**Work task:** Produce the same data once more, line for line.

**Record set:**
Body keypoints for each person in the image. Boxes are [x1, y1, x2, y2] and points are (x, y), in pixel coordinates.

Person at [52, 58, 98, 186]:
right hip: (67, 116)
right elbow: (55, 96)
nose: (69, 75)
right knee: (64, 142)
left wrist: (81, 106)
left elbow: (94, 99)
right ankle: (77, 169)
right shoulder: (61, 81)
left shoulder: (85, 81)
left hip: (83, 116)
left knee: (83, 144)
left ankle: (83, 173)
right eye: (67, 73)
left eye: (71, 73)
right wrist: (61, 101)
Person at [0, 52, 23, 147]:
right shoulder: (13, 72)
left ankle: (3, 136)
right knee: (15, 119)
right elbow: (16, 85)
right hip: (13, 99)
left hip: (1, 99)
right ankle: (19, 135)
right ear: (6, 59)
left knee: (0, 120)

**Solution to this problem:**
Body keypoints for each person in the image. Boxes are [x1, y1, x2, y2] and points are (x, y), in pixel coordinates.

Person at [52, 58, 98, 186]:
right hip: (67, 116)
right elbow: (55, 96)
nose: (69, 75)
right knee: (64, 142)
left wrist: (81, 106)
left elbow: (94, 99)
right ankle: (77, 169)
right shoulder: (61, 81)
left shoulder: (85, 81)
left hip: (83, 116)
left knee: (83, 144)
left ankle: (83, 173)
right eye: (67, 73)
left eye: (71, 73)
right wrist: (61, 101)
Person at [0, 52, 23, 147]:
right shoulder: (13, 72)
left ankle: (3, 136)
right knee: (15, 119)
right elbow: (16, 85)
right hip: (13, 99)
left hip: (1, 99)
right ankle: (19, 135)
right ear: (6, 59)
left knee: (0, 120)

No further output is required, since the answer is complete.